> [PROVIDED PASSAGE]:
□ □ □ □
# The Poincare-Alexander-Lefschetz duality

I came across the Poincare-Alexander-Lefschetz duality here: If $$M$$ is a closed (compact and no boundary) manifold, $$B\subset A\subset M$$ are closed subsets, then $$H^k(M-B，M-A)\cong H_{n-k}(A,B)$$

I looked up the reference he mentioned there, this theorem is stated in the Theorem 8.3, p351. But I don't find this statement in Hatcher's book, maybe we can deduce this theorem from Poincare duality, Lefschetz duality in the book. But when we do the exercison, we will always encounter open sets and closed sets.

(1) Why do $$A,B$$ need to be closed sets ? If $$B,A$$ are closed sets, then $$M-A,M-B$$ are open sets on the LHS. So we put closed sets in homology and open sets in cohomology?

(2) Can I do following operation: If $$B\subset A\subset M$$ are open subsets, we have $$M-A\subset M-B\subset M$$ are closed subsets, then $$H^k(A，B)\cong H_{n-k}(M-B，M-A).$$

(3) In fact, I am trying to see how to deduce following isomorphism from PAL duality: $$H_1(M-\Sigma)\cong H^{n-1}(M,\Sigma)$$ where $$\Sigma$$ is closed two surface in the closed $$n$$-manifold $$M$$. I tried but it seems not work：$$\Sigma\subset M\subset M$$, then we get $$H^k(M-\Sigma)\cong H_{n-k}(M, \Sigma)$$. Thanks for the help.

Let me address the isomorphism which you are after: $$H_{n-k}(M-\Sigma)\cong H^{k}(M,\Sigma),$$ where $$n$$ is the dimension of $$M$$.
Let $$A$$ be an open tubular neighborhood of $$\Sigma$$ in $$M$$ (a disk bundle over $$\Sigma$$). Then, by excision, and since $$A$$ deformation-retracts to $$\Sigma$$, we obtain: $$H^k(M-A,\partial (M-A))\cong H^k(M,A)\cong H^k(M,\Sigma).$$ Using the APL duality theorem, we obtain: $$H^k(M,\Sigma)\cong H^k(M-A,\partial (M-A)) \cong H_{n-k}(M-A)\cong H_{n-k}(M-\Sigma).$$ Now, taking $$k=n-1$$: $$H^{n-1}(M,\Sigma)\cong H_1(M-\Sigma).$$
□ □ □ □
> [QUESTIONS TO ANSWER]:
1. In the Poincare-Alexander-Lefschetz duality thread, reproduce the text from "I looked up" up to and including "sets in cohomology?".
2. In the Poincare-Alexander-Lefschetz duality thread, what theorem number and page does the poster give for where the reference states the duality?
□ □ □ □
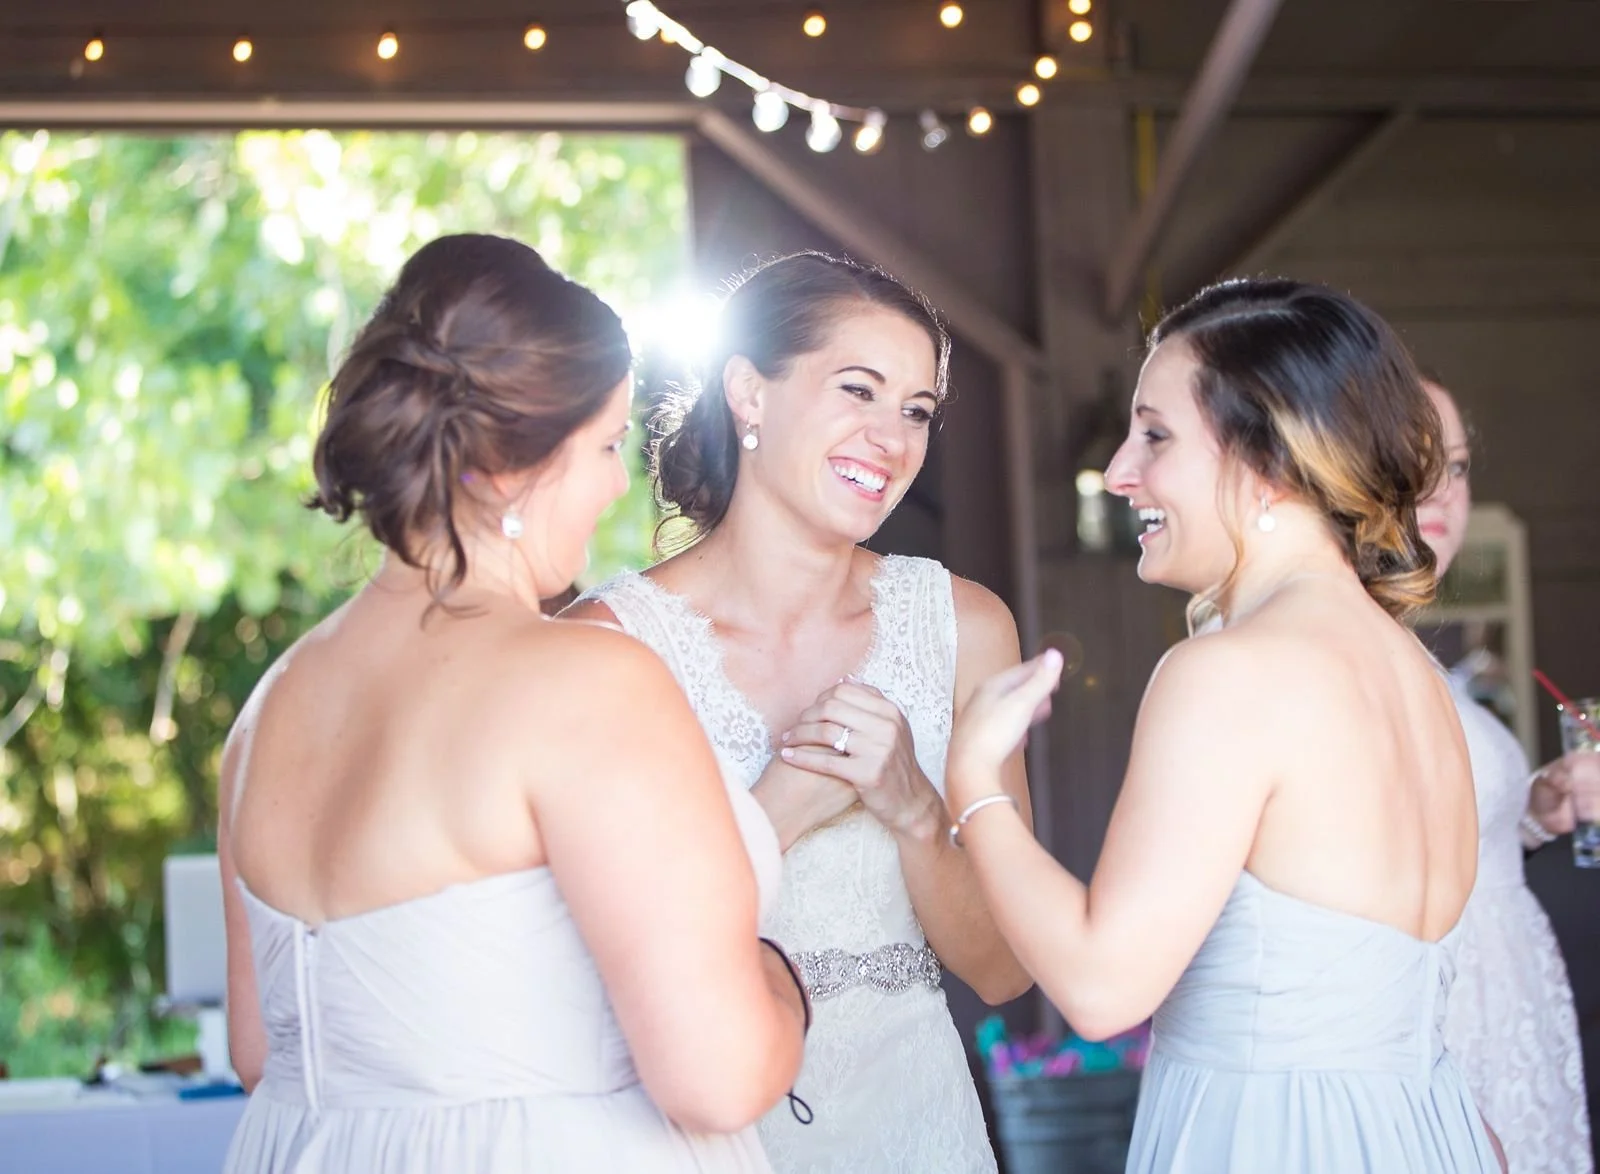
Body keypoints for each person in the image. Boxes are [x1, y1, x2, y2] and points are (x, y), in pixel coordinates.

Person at [217, 233, 807, 1173]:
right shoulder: (578, 681)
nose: (619, 482)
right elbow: (717, 1079)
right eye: (607, 444)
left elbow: (261, 1053)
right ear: (502, 472)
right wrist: (782, 986)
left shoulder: (270, 709)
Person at [940, 279, 1504, 1172]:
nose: (1120, 472)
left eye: (1155, 435)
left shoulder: (1228, 673)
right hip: (1424, 1134)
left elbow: (1098, 986)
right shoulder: (1419, 678)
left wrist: (973, 782)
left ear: (1272, 461)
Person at [565, 251, 1031, 1173]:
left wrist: (913, 810)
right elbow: (580, 965)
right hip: (694, 1133)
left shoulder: (963, 627)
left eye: (917, 412)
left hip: (916, 1128)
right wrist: (773, 813)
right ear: (750, 394)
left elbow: (1003, 969)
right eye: (857, 391)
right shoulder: (606, 644)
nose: (890, 440)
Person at [1420, 376, 1595, 1172]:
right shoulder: (1338, 655)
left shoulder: (1416, 658)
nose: (1442, 492)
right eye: (1413, 460)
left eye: (1456, 466)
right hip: (1441, 1024)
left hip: (1511, 1004)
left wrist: (1535, 810)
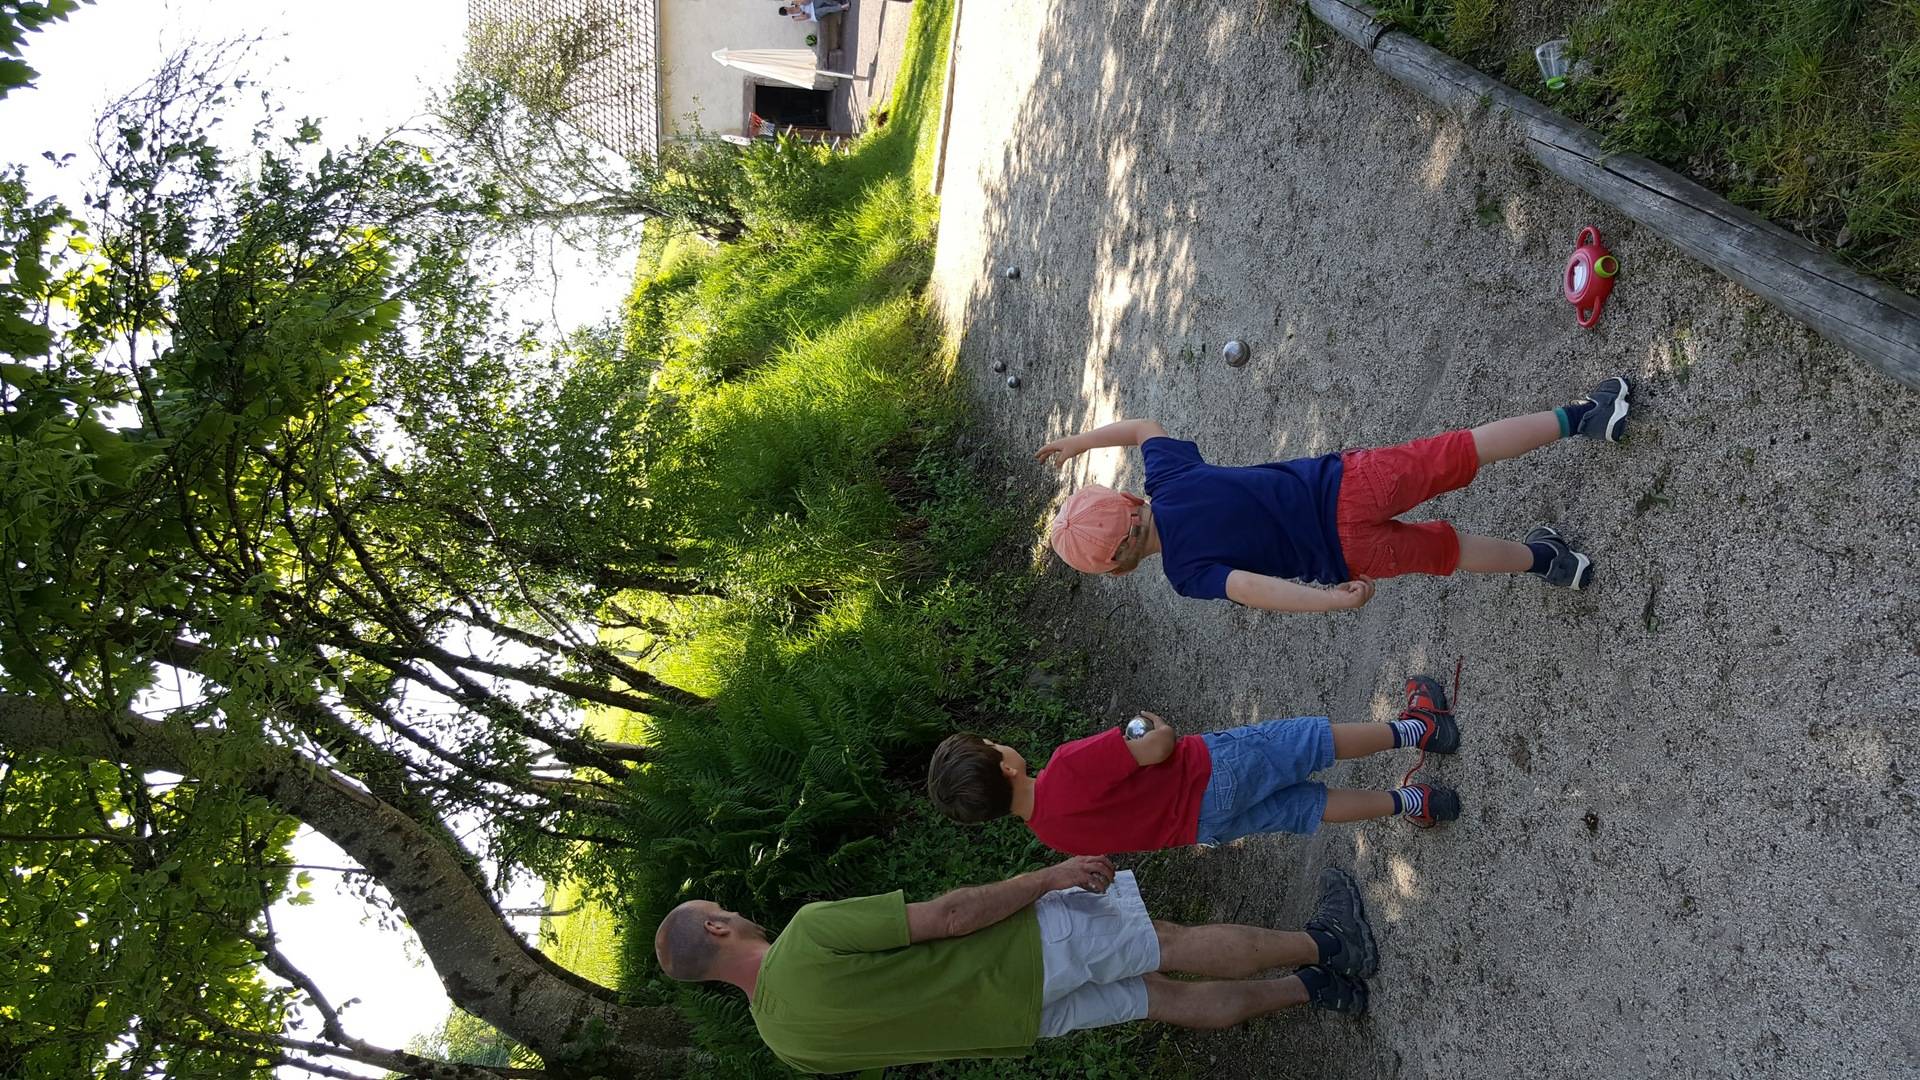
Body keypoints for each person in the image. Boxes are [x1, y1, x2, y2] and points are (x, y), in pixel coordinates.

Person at [654, 860, 1376, 1074]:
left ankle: (1314, 990)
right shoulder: (807, 936)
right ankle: (1330, 945)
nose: (738, 914)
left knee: (1156, 997)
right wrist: (1044, 878)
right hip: (1023, 953)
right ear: (718, 928)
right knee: (1167, 942)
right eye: (725, 911)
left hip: (1018, 1023)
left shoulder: (786, 1045)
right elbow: (948, 918)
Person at [1038, 378, 1632, 610]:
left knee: (1447, 551)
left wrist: (1329, 601)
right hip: (1348, 487)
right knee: (1464, 449)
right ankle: (1585, 416)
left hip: (1347, 557)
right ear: (1130, 501)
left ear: (1118, 569)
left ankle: (1551, 562)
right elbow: (1143, 428)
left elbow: (1251, 588)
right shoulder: (1169, 479)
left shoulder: (1186, 575)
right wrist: (1082, 440)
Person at [927, 674, 1463, 851]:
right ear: (1007, 768)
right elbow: (1155, 748)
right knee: (1310, 742)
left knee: (1307, 807)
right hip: (1210, 771)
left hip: (1206, 826)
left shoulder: (1051, 836)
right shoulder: (1065, 766)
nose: (1002, 745)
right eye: (995, 746)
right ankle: (1420, 728)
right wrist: (1151, 724)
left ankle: (1414, 801)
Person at [778, 0, 848, 20]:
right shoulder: (794, 17)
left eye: (787, 11)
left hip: (812, 5)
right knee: (825, 9)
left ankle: (839, 3)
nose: (789, 12)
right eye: (787, 13)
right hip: (814, 14)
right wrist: (803, 15)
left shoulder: (794, 2)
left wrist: (802, 2)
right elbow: (808, 16)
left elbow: (808, 1)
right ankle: (843, 7)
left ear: (785, 7)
□ □ □ □
> [ANSWER LIST]:
1.
I looked up the reference he mentioned there, this theorem is stated in the Theorem 8.3, p351. But I don't find this statement in Hatcher's book, maybe we can deduce this theorem from Poincare duality, Lefschetz duality in the book. But when we do the exercison, we will always encounter open sets and closed sets.

(1) Why do $$A,B$$ need to be closed sets ? If $$B,A$$ are closed sets, then $$M-A,M-B$$ are open sets on the LHS. So we put closed sets in homology and open sets in cohomology?

2. Theorem 8.3, on page 351.